本書は、数々の偉人たちが、各々の持つ知的障害とどのように向き合っていたかを解説しています。Cさんはその中からレオナルド・ダ・ヴィンチについて発表しました。

レオナルドは幼少の頃から記憶障害を持っており、覚えることが苦手だったそうです。掛け算の九九もままならず、日常生活にも支障がありました。しかし彼はそれに対処するべく、多くの事柄をメモしていたそうです。それも、左右反対の文字を書いてメモしていました。彼のこのメモこそが、ブレーンストーミングの先駆けになったそうです。そのようにして、彼は自分のやり方で知的障害と戦い人生を生き抜きました。

自身の弱点に嘆くのではなく、どのように向き合っていくかという指摘が印象に残りました。


Mさん 木曽崇『「夜遊び」の経済学』光文社新書、2017年

本書は、「ナイトタイムエコノミー」(夜17時以降に行われる経済活動)が生み出す経済効果について外国の例も混じえて論じたものです。

ロンドンでは、行政がナイトタイムエコノミーの活性化に取り組んでいるそうです。夜の街というのは危険なイメージがどうしてもついてくるものです。この負のイメージに対処するべく、行政が安全基準のようなものを作り、夜の街の安全を保証する仕組みを確立しました。また、ニューヨークの地下鉄は、線路を2本敷くことにより夜間に走る専用の電車を設置しているそうです。そうすることによって、終電の心配もなくいつでも帰ることが出来ます。このように、世界の主要都市ではナイトタイムエコノミーの振興を図っていることが分かります。

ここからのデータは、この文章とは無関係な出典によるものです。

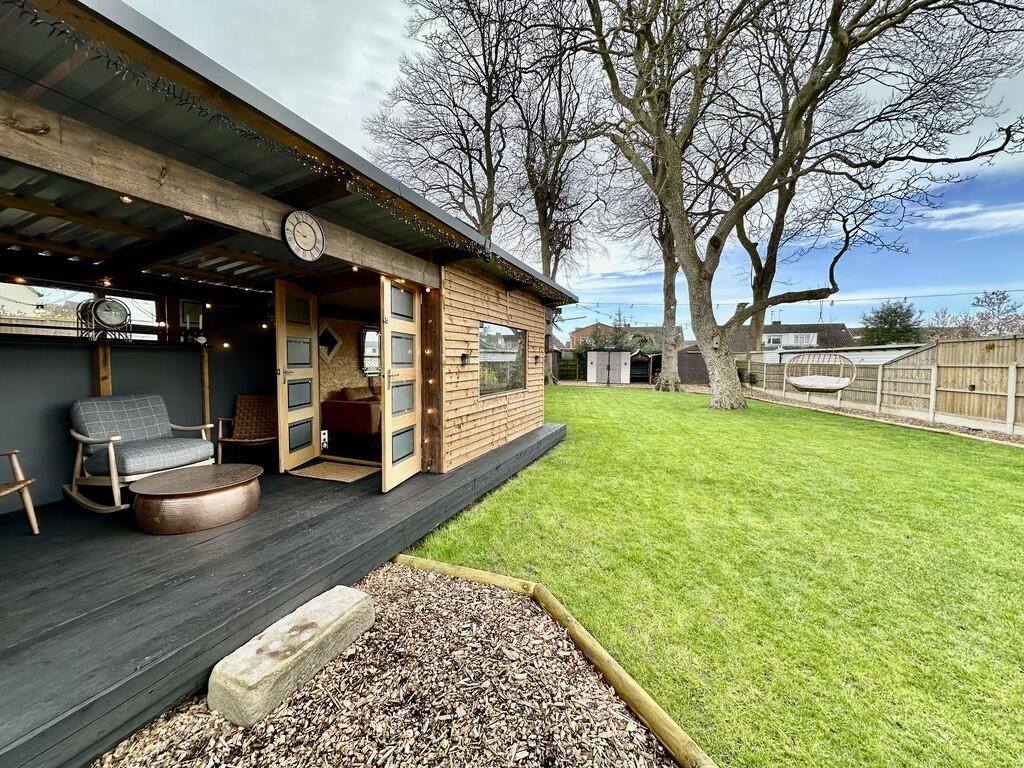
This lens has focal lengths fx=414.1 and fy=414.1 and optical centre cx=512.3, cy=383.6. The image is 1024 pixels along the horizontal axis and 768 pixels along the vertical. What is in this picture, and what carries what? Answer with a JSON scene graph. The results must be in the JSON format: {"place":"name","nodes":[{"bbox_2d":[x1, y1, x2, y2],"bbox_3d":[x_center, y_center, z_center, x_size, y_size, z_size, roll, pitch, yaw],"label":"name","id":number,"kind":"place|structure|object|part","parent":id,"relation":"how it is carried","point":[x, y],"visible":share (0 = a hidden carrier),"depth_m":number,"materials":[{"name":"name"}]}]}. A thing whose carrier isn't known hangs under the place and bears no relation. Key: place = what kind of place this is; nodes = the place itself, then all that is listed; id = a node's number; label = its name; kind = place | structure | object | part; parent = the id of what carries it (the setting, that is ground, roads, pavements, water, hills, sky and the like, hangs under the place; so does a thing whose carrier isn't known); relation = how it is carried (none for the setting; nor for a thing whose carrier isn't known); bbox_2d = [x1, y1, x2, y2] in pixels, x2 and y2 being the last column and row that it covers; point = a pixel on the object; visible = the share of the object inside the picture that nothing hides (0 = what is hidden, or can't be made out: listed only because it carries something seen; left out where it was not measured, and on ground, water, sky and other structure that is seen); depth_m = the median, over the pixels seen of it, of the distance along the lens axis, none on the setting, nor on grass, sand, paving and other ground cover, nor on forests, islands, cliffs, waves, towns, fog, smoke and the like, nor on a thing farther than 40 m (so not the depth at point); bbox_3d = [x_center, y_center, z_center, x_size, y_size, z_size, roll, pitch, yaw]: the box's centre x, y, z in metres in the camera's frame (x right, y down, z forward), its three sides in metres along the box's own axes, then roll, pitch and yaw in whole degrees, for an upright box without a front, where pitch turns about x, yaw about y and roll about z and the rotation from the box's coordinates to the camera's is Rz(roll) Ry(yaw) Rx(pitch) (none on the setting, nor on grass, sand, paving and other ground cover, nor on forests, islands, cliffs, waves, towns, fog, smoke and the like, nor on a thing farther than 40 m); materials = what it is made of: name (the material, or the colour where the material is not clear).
{"place":"outdoors","nodes":[
{"label":"outdoors","id":0,"kind":"place"},
{"bbox_2d":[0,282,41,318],"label":"house","id":1,"kind":"structure","parent":0,"point":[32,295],"depth_m":5.01,"materials":[{"name":"white"}]},
{"bbox_2d":[0,295,282,512],"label":"wall","id":2,"kind":"structure","parent":0,"point":[77,366],"depth_m":4.24,"materials":[{"name":"grey paint"}]},
{"bbox_2d":[0,280,165,339],"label":"window","id":3,"kind":"structure","parent":2,"relation":"in","point":[132,304],"depth_m":3.94,"materials":[{"name":"glass"}]},
{"bbox_2d":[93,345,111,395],"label":"wooden post","id":4,"kind":"object","parent":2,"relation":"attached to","point":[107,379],"visible":0.5,"depth_m":4.02,"materials":[{"name":"brown wood"}]},
{"bbox_2d":[0,332,212,348],"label":"shelf","id":5,"kind":"object","parent":2,"relation":"attached to","point":[30,340],"visible":0.89,"depth_m":3.76,"materials":[{"name":"black"}]},
{"bbox_2d":[76,296,132,341],"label":"clock","id":6,"kind":"object","parent":5,"relation":"on","point":[119,306],"visible":0.96,"depth_m":3.84,"materials":[{"name":"black metal"}]},
{"bbox_2d":[178,299,204,335],"bbox_3d":[-3.685,-0.727,4.760,0.187,0.482,0.203,2,4,25],"label":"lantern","id":7,"kind":"object","parent":2,"relation":"attached to","point":[193,315],"visible":0.93,"depth_m":4.73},
{"bbox_2d":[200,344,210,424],"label":"wooden post","id":8,"kind":"object","parent":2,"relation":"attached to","point":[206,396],"visible":0.77,"depth_m":5.03,"materials":[{"name":"brown wood"}]},
{"bbox_2d":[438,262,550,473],"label":"wooden wall","id":9,"kind":"structure","parent":0,"point":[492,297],"depth_m":5.37,"materials":[{"name":"brown wood"}]},
{"bbox_2d":[478,322,527,395],"bbox_3d":[-0.162,-0.382,6.012,0.125,1.093,1.547,2,4,25],"label":"window","id":10,"kind":"structure","parent":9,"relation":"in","point":[486,330],"depth_m":6.00,"materials":[{"name":"glass"}]},
{"bbox_2d":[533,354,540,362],"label":"wall lamp","id":11,"kind":"object","parent":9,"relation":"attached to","point":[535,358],"visible":0.96,"depth_m":7.28,"materials":[{"name":"black metal"}]},
{"bbox_2d":[118,0,1023,333],"label":"sky","id":12,"kind":"structure","parent":0,"point":[359,67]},
{"bbox_2d":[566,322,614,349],"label":"brick house","id":13,"kind":"structure","parent":0,"point":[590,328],"materials":[{"name":"brick"}]},
{"bbox_2d":[677,343,710,383],"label":"shed","id":14,"kind":"structure","parent":0,"point":[681,366],"depth_m":24.55,"materials":[{"name":"brown wood"}]},
{"bbox_2d":[409,384,1023,767],"label":"lawn","id":15,"kind":"structure","parent":0,"point":[717,422],"materials":[{"name":"green plant"}]},
{"bbox_2d":[396,554,716,765],"bbox_3d":[0.042,1.433,1.607,0.815,0.135,3.514,-3,5,-35],"label":"wooden edging","id":16,"kind":"object","parent":15,"relation":"on","point":[603,663],"visible":0.94,"depth_m":1.97,"materials":[{"name":"brown wood"}]},
{"bbox_2d":[511,5,610,388],"bbox_3d":[1.730,-7.613,17.395,6.990,16.354,7.292,2,4,25],"label":"bare tree","id":17,"kind":"object","parent":15,"relation":"on","point":[548,259],"visible":0.82,"depth_m":16.82,"materials":[{"name":"plant"}]},
{"bbox_2d":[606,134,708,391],"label":"tree","id":18,"kind":"object","parent":15,"relation":"on","point":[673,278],"visible":0.56,"depth_m":17.99,"materials":[{"name":"plant"}]},
{"bbox_2d":[578,0,1023,410],"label":"large tree","id":19,"kind":"object","parent":15,"relation":"on","point":[800,97],"visible":0.99,"depth_m":9.63,"materials":[{"name":"plant"}]},
{"label":"tree trunk","id":20,"kind":"part","parent":19,"relation":"part of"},
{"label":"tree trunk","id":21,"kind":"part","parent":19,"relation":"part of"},
{"bbox_2d":[739,388,1023,446],"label":"gravel strip","id":22,"kind":"object","parent":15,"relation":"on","point":[893,420],"visible":0.59,"depth_m":10.28,"materials":[{"name":"gravel"}]},
{"bbox_2d":[726,321,854,360],"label":"house","id":23,"kind":"structure","parent":0,"point":[779,328],"depth_m":37.47,"materials":[{"name":"grey"}]},
{"bbox_2d":[763,331,817,347],"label":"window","id":24,"kind":"structure","parent":23,"relation":"in","point":[781,340],"depth_m":33.84,"materials":[{"name":"white"}]},
{"bbox_2d":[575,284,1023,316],"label":"power line","id":25,"kind":"object","parent":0,"point":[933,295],"visible":0.79,"depth_m":26.33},
{"bbox_2d":[784,350,856,393],"bbox_3d":[7.951,-0.480,10.796,1.264,1.548,1.510,-2,5,-35],"label":"hanging chair","id":26,"kind":"object","parent":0,"point":[846,384],"visible":0.97,"depth_m":10.65,"materials":[{"name":"wicker"}]},
{"bbox_2d":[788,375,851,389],"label":"cushion","id":27,"kind":"object","parent":26,"relation":"in","point":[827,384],"visible":0.73,"depth_m":11.28,"materials":[{"name":"fabric"}]},
{"bbox_2d":[759,343,921,368],"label":"white shed","id":28,"kind":"structure","parent":0,"point":[785,362],"depth_m":17.31,"materials":[{"name":"white"}]},
{"bbox_2d":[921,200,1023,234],"label":"cloud","id":29,"kind":"structure","parent":0,"point":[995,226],"materials":[{"name":"white"}]},
{"label":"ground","id":30,"kind":"structure","parent":0},
{"bbox_2d":[0,422,565,765],"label":"wooden deck","id":31,"kind":"structure","parent":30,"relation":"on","point":[71,629],"depth_m":2.44,"materials":[{"name":"wood"}]},
{"bbox_2d":[0,448,39,533],"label":"wooden chair","id":32,"kind":"object","parent":31,"relation":"on","point":[18,470],"visible":1,"depth_m":2.99,"materials":[{"name":"brown wood"}]},
{"bbox_2d":[65,393,217,512],"bbox_3d":[-3.401,0.587,3.797,1.010,0.926,0.892,2,4,25],"label":"rocking chair","id":33,"kind":"object","parent":31,"relation":"on","point":[113,470],"visible":0.97,"depth_m":3.67,"materials":[{"name":"grey fabric"}]},
{"bbox_2d":[129,463,264,535],"bbox_3d":[-2.556,0.941,3.425,0.934,0.320,0.959,1,4,3],"label":"round table","id":34,"kind":"object","parent":31,"relation":"on","point":[189,504],"visible":0.99,"depth_m":3.18,"materials":[{"name":"brown metal"}]},
{"bbox_2d":[216,395,277,464],"bbox_3d":[-3.166,0.576,5.063,0.723,0.814,0.761,0,4,-6],"label":"wicker chair","id":35,"kind":"object","parent":31,"relation":"on","point":[255,439],"visible":0.86,"depth_m":5.15,"materials":[{"name":"brown wicker"}]},
{"bbox_2d":[0,2,572,491],"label":"wooden cabin","id":36,"kind":"object","parent":31,"relation":"on","point":[253,222],"visible":0.88,"depth_m":3.06,"materials":[{"name":"wood"}]},
{"bbox_2d":[119,194,132,202],"bbox_3d":[-1.979,-0.958,2.120,0.058,0.055,0.056,2,4,25],"label":"light bulb","id":37,"kind":"object","parent":36,"relation":"hanging from","point":[126,198],"visible":0.69,"depth_m":2.11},
{"bbox_2d":[11,0,564,306],"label":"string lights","id":38,"kind":"object","parent":36,"relation":"attached to","point":[62,31],"visible":0.76,"depth_m":2.28,"materials":[{"name":"black"}]},
{"bbox_2d":[275,280,319,470],"bbox_3d":[-2.492,-0.072,4.834,0.157,2.155,0.782,1,4,10],"label":"door","id":39,"kind":"structure","parent":36,"relation":"attached to","point":[310,411],"depth_m":4.75,"materials":[{"name":"brown wood"}]},
{"bbox_2d":[282,210,325,261],"bbox_3d":[-1.433,-1.016,2.866,0.065,0.322,0.356,2,4,25],"label":"clock","id":40,"kind":"object","parent":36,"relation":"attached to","point":[312,226],"visible":0.99,"depth_m":2.83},
{"bbox_2d":[317,322,342,361],"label":"mirror","id":41,"kind":"structure","parent":36,"relation":"attached to","point":[331,336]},
{"bbox_2d":[321,385,381,435],"bbox_3d":[-2.050,0.361,6.870,1.286,0.756,1.806,2,4,25],"label":"sofa","id":42,"kind":"object","parent":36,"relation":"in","point":[329,409],"visible":0.61,"depth_m":6.14,"materials":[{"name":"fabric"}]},
{"bbox_2d":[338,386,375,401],"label":"cushion","id":43,"kind":"object","parent":42,"relation":"on","point":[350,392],"visible":0.58,"depth_m":6.43,"materials":[{"name":"fabric"}]},
{"bbox_2d":[359,325,380,375],"bbox_3d":[-2.438,-0.613,7.550,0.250,1.015,0.752,2,4,25],"label":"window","id":44,"kind":"structure","parent":36,"relation":"in","point":[372,364],"depth_m":7.42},
{"bbox_2d":[380,276,421,492],"bbox_3d":[-1.114,-0.016,4.207,0.150,2.125,0.822,1,4,12],"label":"door","id":45,"kind":"structure","parent":36,"relation":"attached to","point":[391,411],"depth_m":4.12,"materials":[{"name":"brown wood"}]},
{"bbox_2d":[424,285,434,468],"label":"string lights","id":46,"kind":"object","parent":36,"relation":"hanging from","point":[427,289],"visible":0.91,"depth_m":4.53},
{"bbox_2d":[460,352,469,364],"bbox_3d":[-0.574,-0.303,5.064,0.120,0.160,0.101,2,4,25],"label":"wall lamp","id":47,"kind":"object","parent":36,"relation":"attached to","point":[465,356],"visible":0.97,"depth_m":5.03,"materials":[{"name":"black metal"}]},
{"bbox_2d":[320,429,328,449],"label":"speaker","id":48,"kind":"object","parent":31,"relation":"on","point":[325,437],"visible":0.76,"depth_m":5.56,"materials":[{"name":"white"}]},
{"bbox_2d":[291,459,378,483],"bbox_3d":[-2.026,1.013,4.854,0.895,0.015,0.703,2,4,25],"label":"doormat","id":49,"kind":"object","parent":31,"relation":"on","point":[350,476],"visible":0.97,"depth_m":4.77,"materials":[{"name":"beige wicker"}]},
{"bbox_2d":[91,562,683,767],"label":"mulch bed","id":50,"kind":"object","parent":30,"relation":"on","point":[425,590],"visible":0.84,"depth_m":1.84,"materials":[{"name":"brown wood"}]},
{"bbox_2d":[208,585,374,727],"bbox_3d":[-1.047,1.308,2.096,0.311,0.225,0.819,2,4,25],"label":"stone block","id":51,"kind":"object","parent":50,"relation":"on","point":[346,592],"visible":0.99,"depth_m":1.90,"materials":[{"name":"stone"}]},
{"bbox_2d":[364,0,536,241],"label":"bare tree","id":52,"kind":"object","parent":30,"relation":"on","point":[467,143],"visible":0.88,"depth_m":15.03,"materials":[{"name":"brown plant"}]},
{"bbox_2d":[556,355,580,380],"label":"wooden fence","id":53,"kind":"object","parent":30,"relation":"on","point":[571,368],"visible":0.54,"depth_m":27.51,"materials":[{"name":"brown wood"}]},
{"bbox_2d":[586,350,631,384],"bbox_3d":[5.871,-1.020,25.309,2.467,1.889,2.463,1,4,11],"label":"white shed","id":54,"kind":"structure","parent":30,"relation":"on","point":[611,356],"depth_m":24.49,"materials":[{"name":"white"}]},
{"bbox_2d":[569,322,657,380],"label":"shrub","id":55,"kind":"object","parent":30,"relation":"on","point":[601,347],"visible":0.42,"depth_m":28.23,"materials":[{"name":"green plant"}]},
{"bbox_2d":[629,349,657,382],"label":"garden arbor","id":56,"kind":"object","parent":30,"relation":"on","point":[645,356],"visible":0.81,"depth_m":25.50,"materials":[{"name":"brown wood"}]},
{"bbox_2d":[751,335,1023,434],"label":"wooden fence","id":57,"kind":"object","parent":30,"relation":"on","point":[991,343],"visible":0.86,"depth_m":10.47,"materials":[{"name":"brown wood"}]},
{"bbox_2d":[858,299,923,346],"bbox_3d":[26.728,-2.915,29.463,4.522,6.245,4.559,2,4,25],"label":"evergreen tree","id":58,"kind":"object","parent":30,"relation":"on","point":[885,321],"visible":0.62,"depth_m":28.63,"materials":[{"name":"green plant"}]},
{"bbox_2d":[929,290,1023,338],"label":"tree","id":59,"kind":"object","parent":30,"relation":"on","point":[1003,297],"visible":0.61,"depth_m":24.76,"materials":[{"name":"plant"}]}
]}

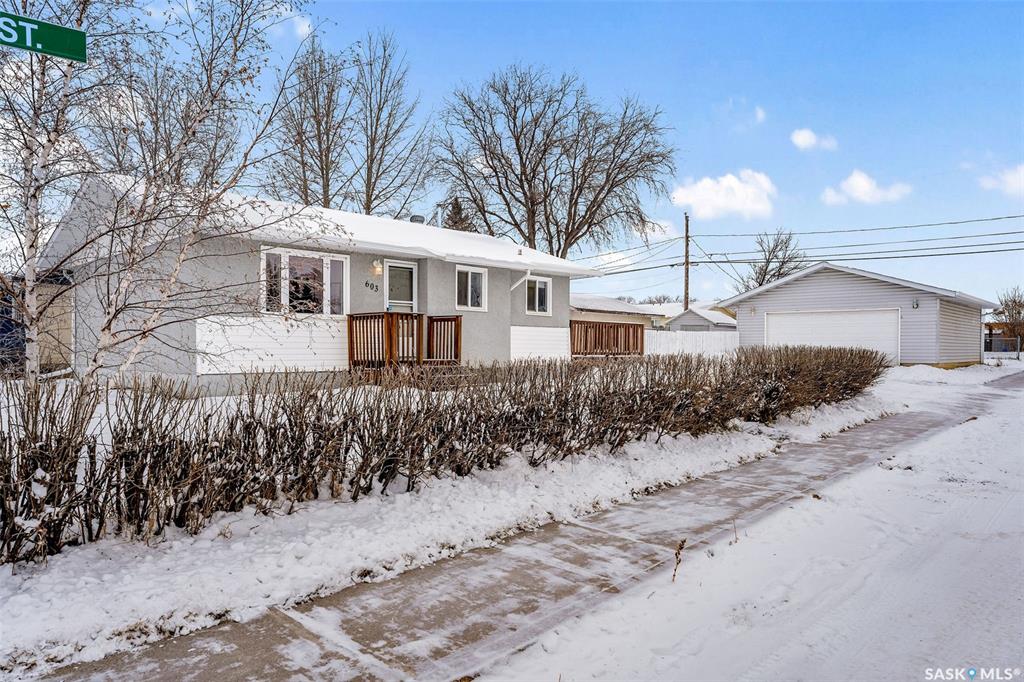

現在の日本では、夜の街にはネガティブなイメージを持つ人が多いと思います。しかしその認識を改め、都市部での楽しみ方のバリエーションを増やすことによって、より良い経済効果を生み出すという本書の主張に興味が湧きました。


今回は我々の生活に身近な分野の報告が多かったので、報告を聞いていてとても興味深かったです。次回のC班の新書報告も楽しみです。